Lately I’ve been thinking about my ninth grade history class. What I recall most vividly was that at the time I had almost no interest in world history. Like a lot of kids that age, I wasn’t looking much at the past, and I really couldn’t understand what all that old stuff had to do with my life. You see, by the age of 15 I had already spent several years in front of an oven and was pretty sure that I was destined to be a pizza guy.
As it turns out my lack of interest in world history had nothing to do with the subject and everything to do with context. If I truly understood that what I was learning was actually the history of pizza, I would have definitely aced the class and saved my parents and my teacher a lot of aggravation.
What it took me several decades to figure out is that every time we eat a slice of pizza we are holding the history of western civilization in our hands. More importantly, every time we make a pizza, we are connecting directly to a string of world changing events going back thousands of years. It is that connection that we must reflect upon and honor if we are to perpetuate our art.
So, let’s take a look at the object of our mutual obsession, the famous Pizza Margherita. While creationist myths can sometimes take on a life of their own, it’s safe to say that the cheese and tomato pizza did not just spring fully-formed from the talented hands of Raffaelo Esposito.
We begin with the most ethereal of all pizza components, the dough. Mix a batch of dough and you are replicating the staple food source that, along with the cultivation of wheat, allowed ancient Egyptians to evolve from nomadic hunter gatherers to builders of great cities. While the Egyptians may not have visited southern Italy the Greeks definitely did, and they brought with them the bread-baking techniques they had acquired when ambitious young Alexander the Great conquered Egypt and put his own people in place as the last Pharaohs.
Next we have that most Italian of fruit/vegetables, the tomato. By now we all know that the tomato is strictly a new world product brought to Europe by Spanish explorers. So how did the tomato end up becoming the ubiquitous symbol of southern Italian cooking? Well, in the maze of European politics that has always included war, betrayal, intermarriage, and Church sponsored intrigue, 15th century Naples was actually ruled by the Spanish who introduced the novel “pomadoro” to Campania where it still thrives on the slopes of Mount Vesuvius. In fact the first cookbook to include tomato recipes was published in Naples in the 1600’s.

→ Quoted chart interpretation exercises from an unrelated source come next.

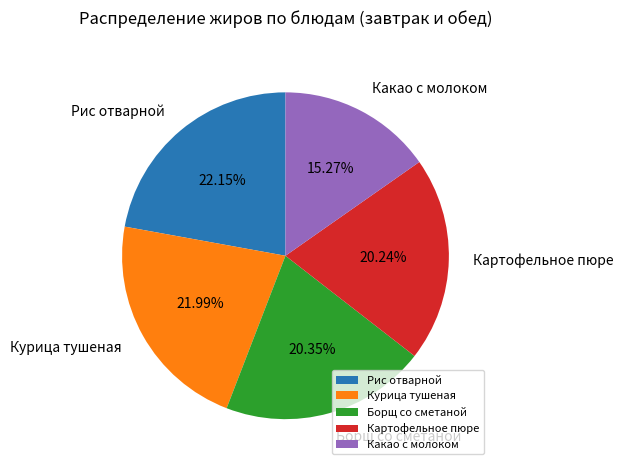

Count the number of slices in the pie.

5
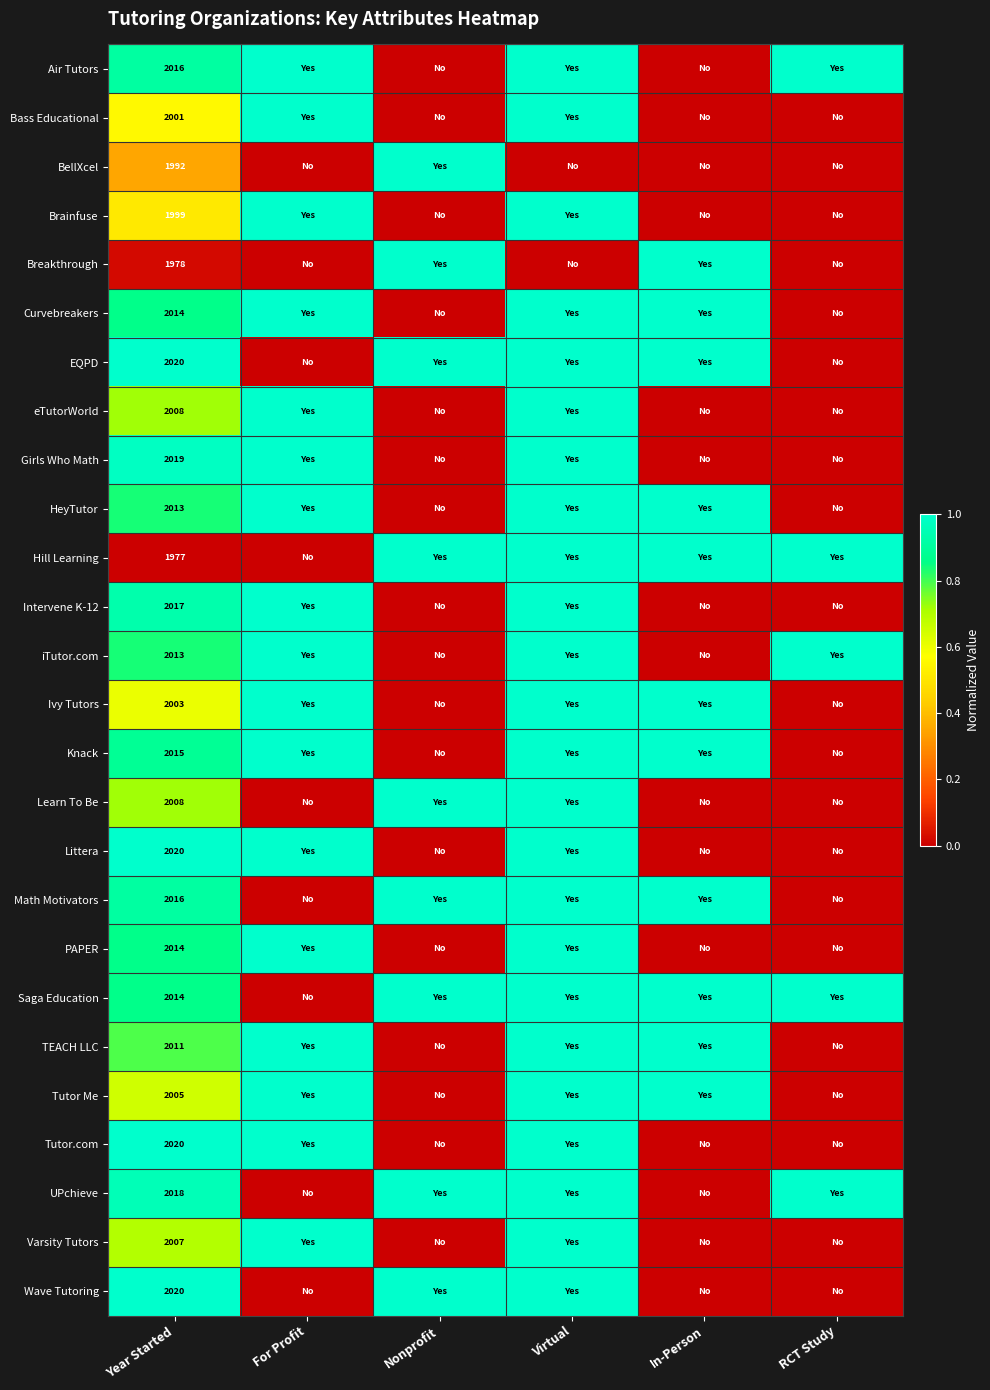

The value of eTutorWorld at Year Started is 2008. True or false?

True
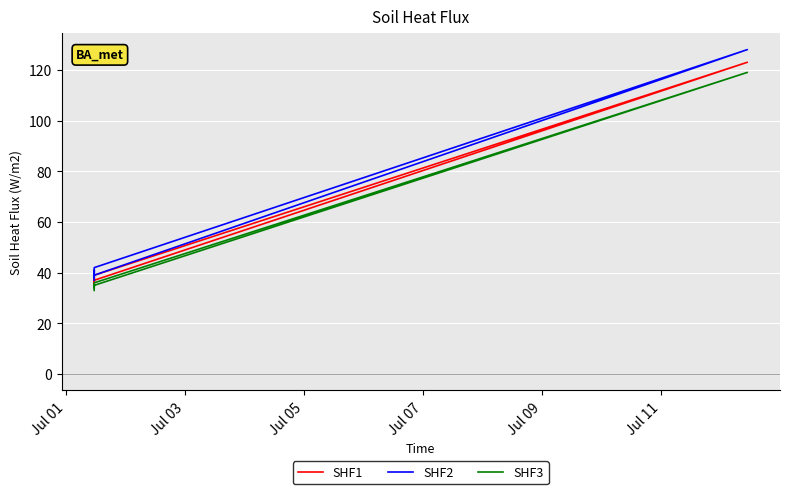

What are all the series names shown in the legend?

SHF1, SHF2, SHF3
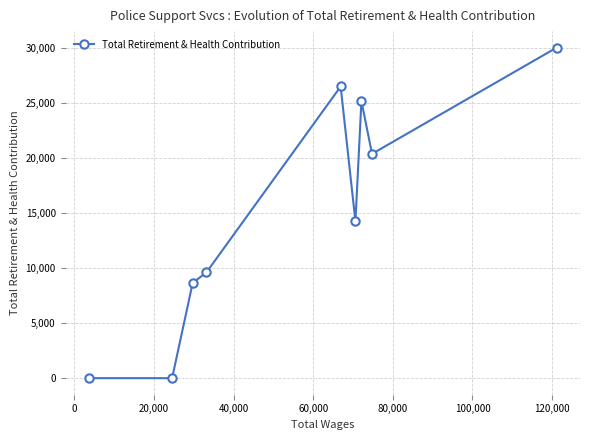

What is the difference between the maximum and second lowest values?

30006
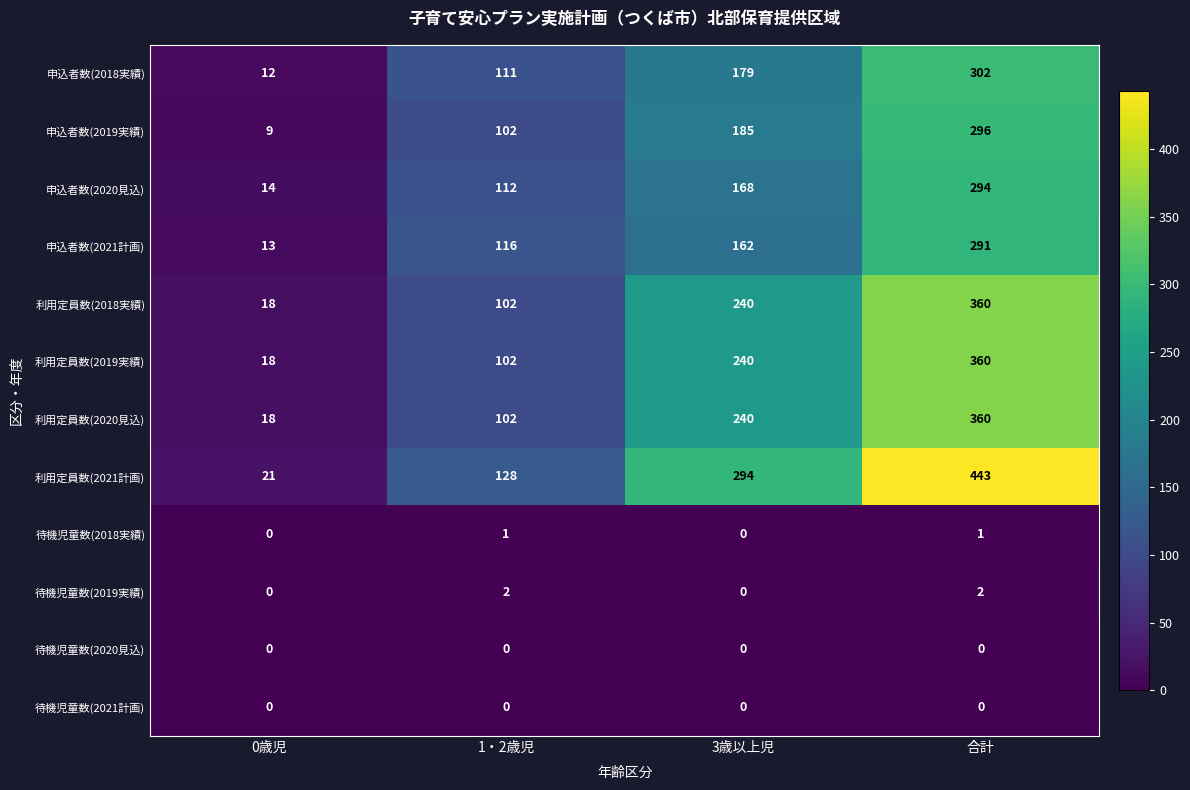

What is the total value across all series at 1・2歳児?

878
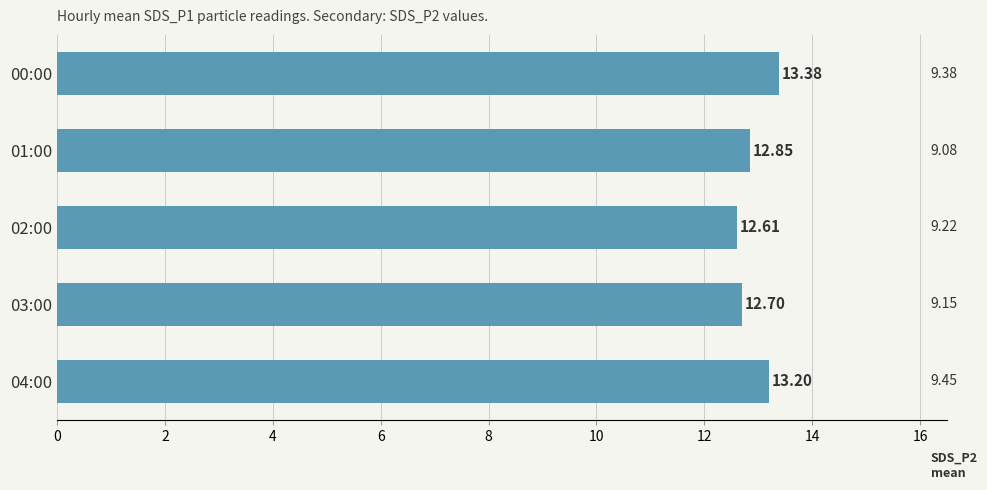

What is the difference between the maximum and minimum values?

0.8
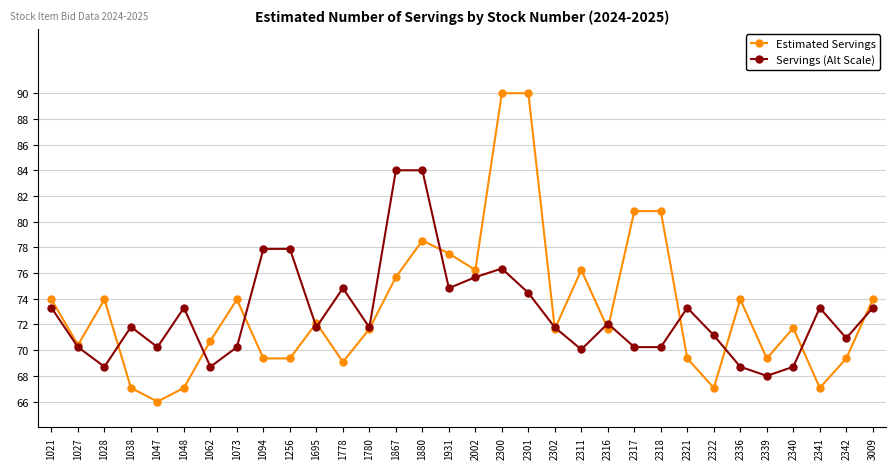

The Servings (Alt Scale) series shows 116.0 at 1048. True or false?

False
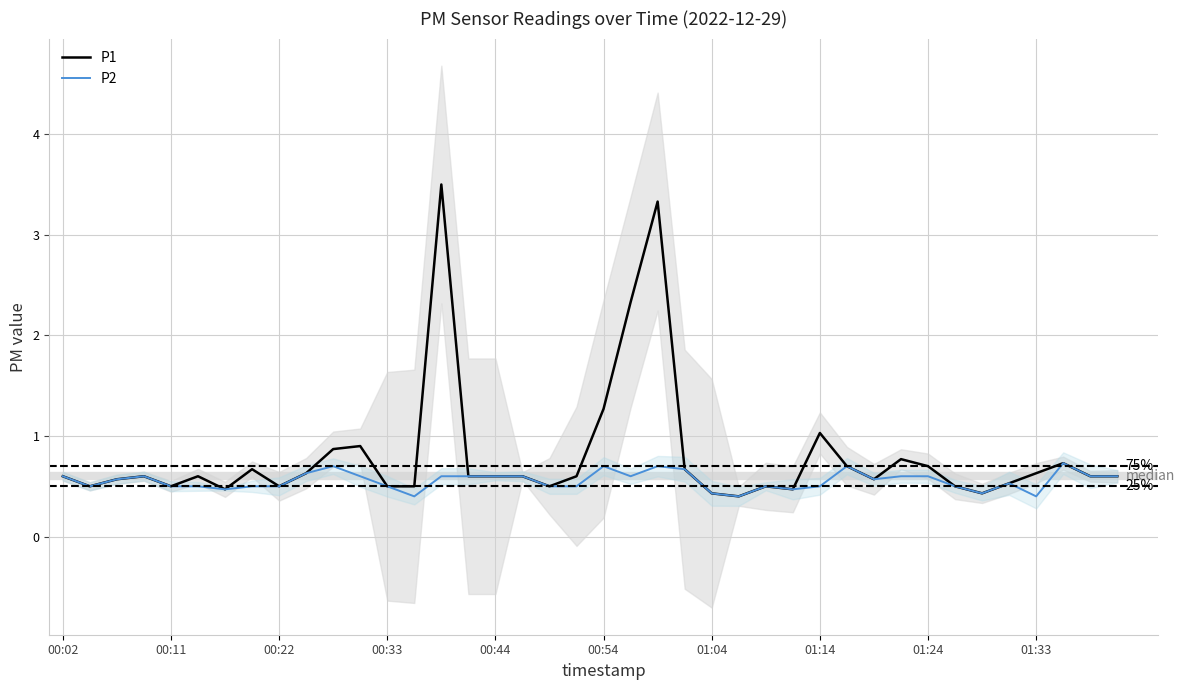

The P1 series shows 0.5 at 33. True or false?

True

And now for the mozzarella -- and by that we mean mozzarella d’buffala, the incomparable cheese made from the milk of the water buffalo, an animal that originates in Southeast Asia and definitely didn’t walk to Italy by itself. Depending on your world view, the water buffalo was either brought to the Mezzogiorno by Crusaders returning from their invasion of the Holy Land or by Arab aggressors who had invaded Sicily. Either way, to the good fortune of pizza eaters everywhere, mozzarella d’buffala is a direct result of the clash of religious ideologies that exists to this very day.
Ideally we take these delicious ingredients and place them in a wood burning oven that is identical to the many ovens found in the iconic ruins of Pompeii. These beautifully preserved ovens, with their domed chambers and stone masonry could have only been created by the Romans, inventors of both the arch and concrete.
Now finish that wonderfully blistered pizza with some basil, an herb that originated in India and made its way to the West with traders as a seasoning, a medicine and a religious component.
And there it is: a food that combines conquest, exploration, trade, religious upheaval, colonization, and political ambition. So what part of this is Italian? The fact is that it was only on the Italian peninsula that all of those elements could come together to combine with that most Italian of all characteristics, creativity, to form the Pizza Margherita -- history on a plate.